Start of Block

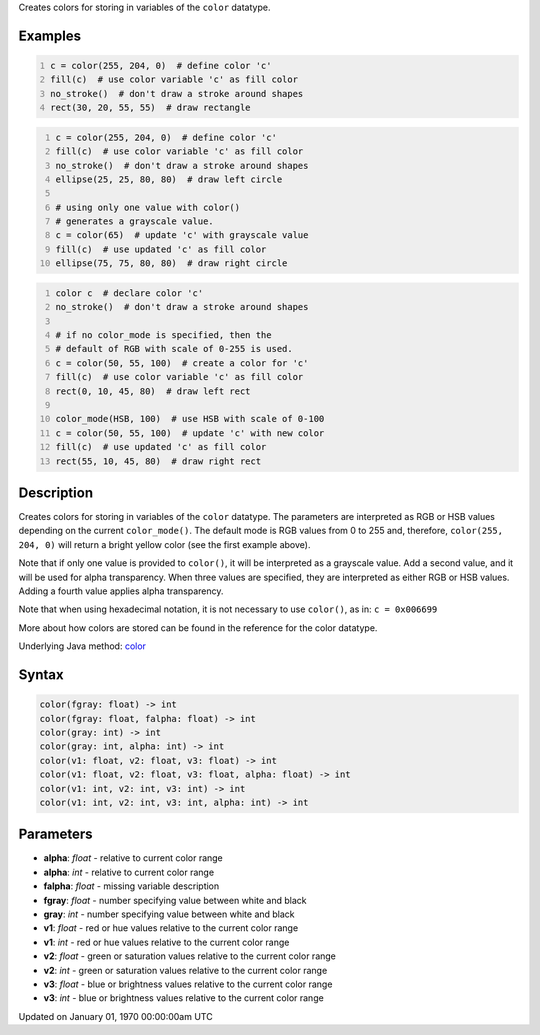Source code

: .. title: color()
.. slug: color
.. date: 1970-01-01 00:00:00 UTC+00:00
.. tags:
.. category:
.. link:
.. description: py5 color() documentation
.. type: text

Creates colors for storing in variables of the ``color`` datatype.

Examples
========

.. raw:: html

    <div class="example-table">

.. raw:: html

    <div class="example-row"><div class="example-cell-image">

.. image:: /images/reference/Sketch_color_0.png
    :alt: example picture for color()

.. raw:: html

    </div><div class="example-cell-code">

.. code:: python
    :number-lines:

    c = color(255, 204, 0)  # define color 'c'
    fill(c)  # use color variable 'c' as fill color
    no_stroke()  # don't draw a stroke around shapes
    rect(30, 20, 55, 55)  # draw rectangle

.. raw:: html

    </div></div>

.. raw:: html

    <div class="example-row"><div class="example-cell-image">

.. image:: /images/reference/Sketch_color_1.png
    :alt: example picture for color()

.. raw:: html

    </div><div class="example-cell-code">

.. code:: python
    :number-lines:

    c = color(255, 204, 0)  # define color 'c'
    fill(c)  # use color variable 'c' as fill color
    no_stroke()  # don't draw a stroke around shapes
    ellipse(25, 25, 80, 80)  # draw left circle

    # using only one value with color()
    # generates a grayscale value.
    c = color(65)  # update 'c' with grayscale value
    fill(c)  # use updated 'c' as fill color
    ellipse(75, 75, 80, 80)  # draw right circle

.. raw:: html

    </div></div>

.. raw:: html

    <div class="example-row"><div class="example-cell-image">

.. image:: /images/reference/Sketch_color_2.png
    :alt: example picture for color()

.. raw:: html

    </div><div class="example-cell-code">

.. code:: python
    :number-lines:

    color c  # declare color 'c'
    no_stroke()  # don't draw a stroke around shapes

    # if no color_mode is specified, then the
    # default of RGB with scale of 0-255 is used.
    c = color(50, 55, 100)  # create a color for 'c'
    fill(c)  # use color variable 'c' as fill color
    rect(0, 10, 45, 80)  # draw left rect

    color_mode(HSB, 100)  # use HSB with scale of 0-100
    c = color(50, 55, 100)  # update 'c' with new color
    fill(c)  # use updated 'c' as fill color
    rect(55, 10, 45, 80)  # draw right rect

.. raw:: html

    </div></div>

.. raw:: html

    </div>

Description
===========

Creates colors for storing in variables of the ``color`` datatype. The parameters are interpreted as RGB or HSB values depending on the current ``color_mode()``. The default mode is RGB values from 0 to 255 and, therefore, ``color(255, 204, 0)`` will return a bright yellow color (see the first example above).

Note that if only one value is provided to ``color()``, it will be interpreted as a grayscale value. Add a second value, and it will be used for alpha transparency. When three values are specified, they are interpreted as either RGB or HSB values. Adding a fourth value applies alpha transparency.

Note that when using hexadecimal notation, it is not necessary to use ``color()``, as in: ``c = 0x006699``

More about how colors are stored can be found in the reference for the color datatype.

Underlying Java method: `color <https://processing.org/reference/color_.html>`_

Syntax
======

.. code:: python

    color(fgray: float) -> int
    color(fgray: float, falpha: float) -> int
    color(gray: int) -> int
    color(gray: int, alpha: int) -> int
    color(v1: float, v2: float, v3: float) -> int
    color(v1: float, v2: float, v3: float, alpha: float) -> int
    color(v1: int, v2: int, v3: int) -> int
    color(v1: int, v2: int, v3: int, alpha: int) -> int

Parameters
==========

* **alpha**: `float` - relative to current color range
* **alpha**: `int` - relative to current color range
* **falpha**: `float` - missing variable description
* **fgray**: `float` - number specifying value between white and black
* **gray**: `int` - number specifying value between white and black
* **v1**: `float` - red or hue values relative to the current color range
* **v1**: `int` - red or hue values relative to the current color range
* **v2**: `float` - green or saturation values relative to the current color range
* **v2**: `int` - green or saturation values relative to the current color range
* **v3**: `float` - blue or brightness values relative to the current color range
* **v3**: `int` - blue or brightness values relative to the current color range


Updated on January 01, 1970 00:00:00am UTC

End of Block
Start of Block

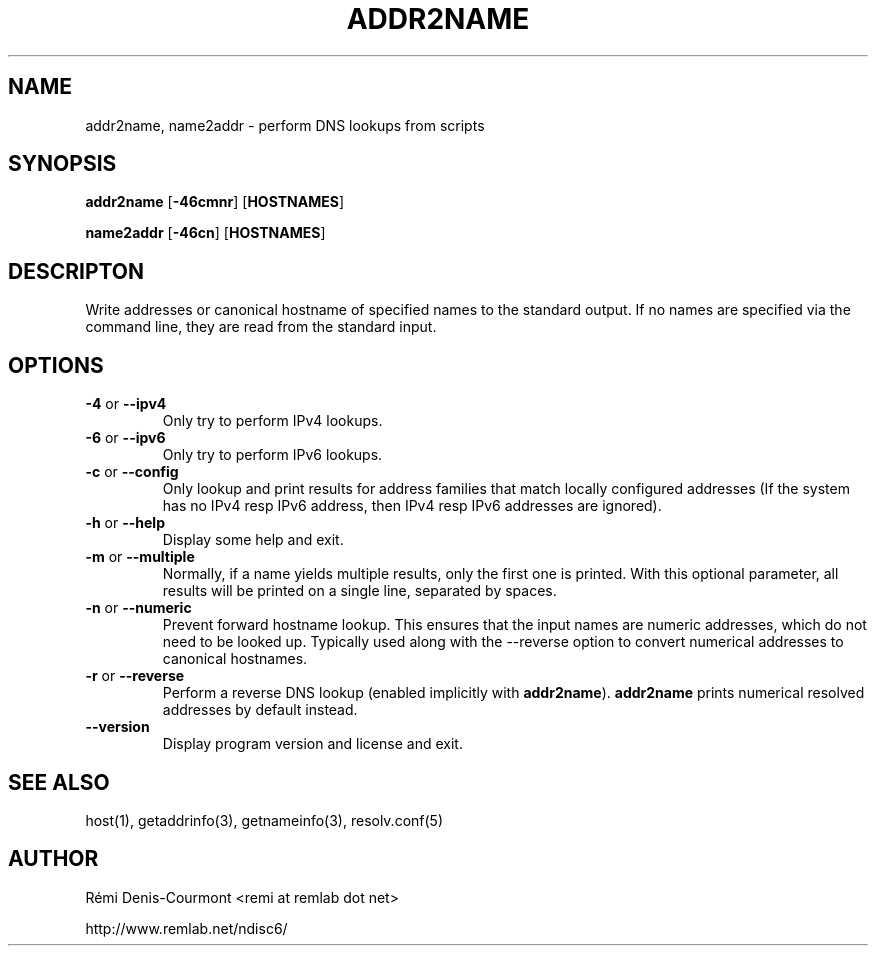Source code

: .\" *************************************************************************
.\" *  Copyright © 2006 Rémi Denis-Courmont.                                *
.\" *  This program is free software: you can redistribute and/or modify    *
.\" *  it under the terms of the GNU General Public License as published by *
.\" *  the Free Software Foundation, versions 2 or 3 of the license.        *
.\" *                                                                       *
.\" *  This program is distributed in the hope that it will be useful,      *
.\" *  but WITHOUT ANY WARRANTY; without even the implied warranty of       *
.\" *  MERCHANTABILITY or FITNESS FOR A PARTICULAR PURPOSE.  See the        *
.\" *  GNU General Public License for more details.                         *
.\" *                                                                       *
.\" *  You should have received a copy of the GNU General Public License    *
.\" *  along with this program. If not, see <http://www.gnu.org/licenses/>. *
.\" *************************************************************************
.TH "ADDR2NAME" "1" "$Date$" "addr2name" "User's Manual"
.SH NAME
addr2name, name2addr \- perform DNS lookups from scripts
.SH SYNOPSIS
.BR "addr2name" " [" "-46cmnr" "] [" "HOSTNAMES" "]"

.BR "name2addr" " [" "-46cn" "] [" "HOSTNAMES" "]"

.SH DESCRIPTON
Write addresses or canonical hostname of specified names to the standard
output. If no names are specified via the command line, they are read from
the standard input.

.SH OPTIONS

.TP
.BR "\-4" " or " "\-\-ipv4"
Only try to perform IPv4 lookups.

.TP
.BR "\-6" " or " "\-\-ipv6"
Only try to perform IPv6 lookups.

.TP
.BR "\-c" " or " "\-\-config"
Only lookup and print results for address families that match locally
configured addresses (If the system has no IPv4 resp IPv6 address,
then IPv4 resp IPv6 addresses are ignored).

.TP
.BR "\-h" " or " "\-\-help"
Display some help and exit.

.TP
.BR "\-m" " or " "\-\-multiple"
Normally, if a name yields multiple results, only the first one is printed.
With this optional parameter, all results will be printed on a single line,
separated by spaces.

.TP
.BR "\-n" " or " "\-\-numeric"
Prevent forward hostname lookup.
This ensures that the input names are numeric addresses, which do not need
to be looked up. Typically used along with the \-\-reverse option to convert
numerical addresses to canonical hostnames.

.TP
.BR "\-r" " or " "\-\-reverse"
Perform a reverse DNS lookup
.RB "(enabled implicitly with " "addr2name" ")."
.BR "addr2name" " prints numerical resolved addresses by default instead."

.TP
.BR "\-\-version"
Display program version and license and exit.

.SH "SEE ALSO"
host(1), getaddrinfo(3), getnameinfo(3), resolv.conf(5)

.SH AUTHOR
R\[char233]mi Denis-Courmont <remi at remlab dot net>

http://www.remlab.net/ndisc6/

End of Block

■ YOUR ASSIGNMENT: Proceeding from the line containing "Display program version and license and exit." through the line containing "http://www.remlab.net/ndisc6/", transcribe the lines above exactly, both end lines included.

■ EXERCISE RESPONSE:
Display program version and license and exit.

.SH "SEE ALSO"
host(1), getaddrinfo(3), getnameinfo(3), resolv.conf(5)

.SH AUTHOR
R\[char233]mi Denis-Courmont <remi at remlab dot net>

http://www.remlab.net/ndisc6/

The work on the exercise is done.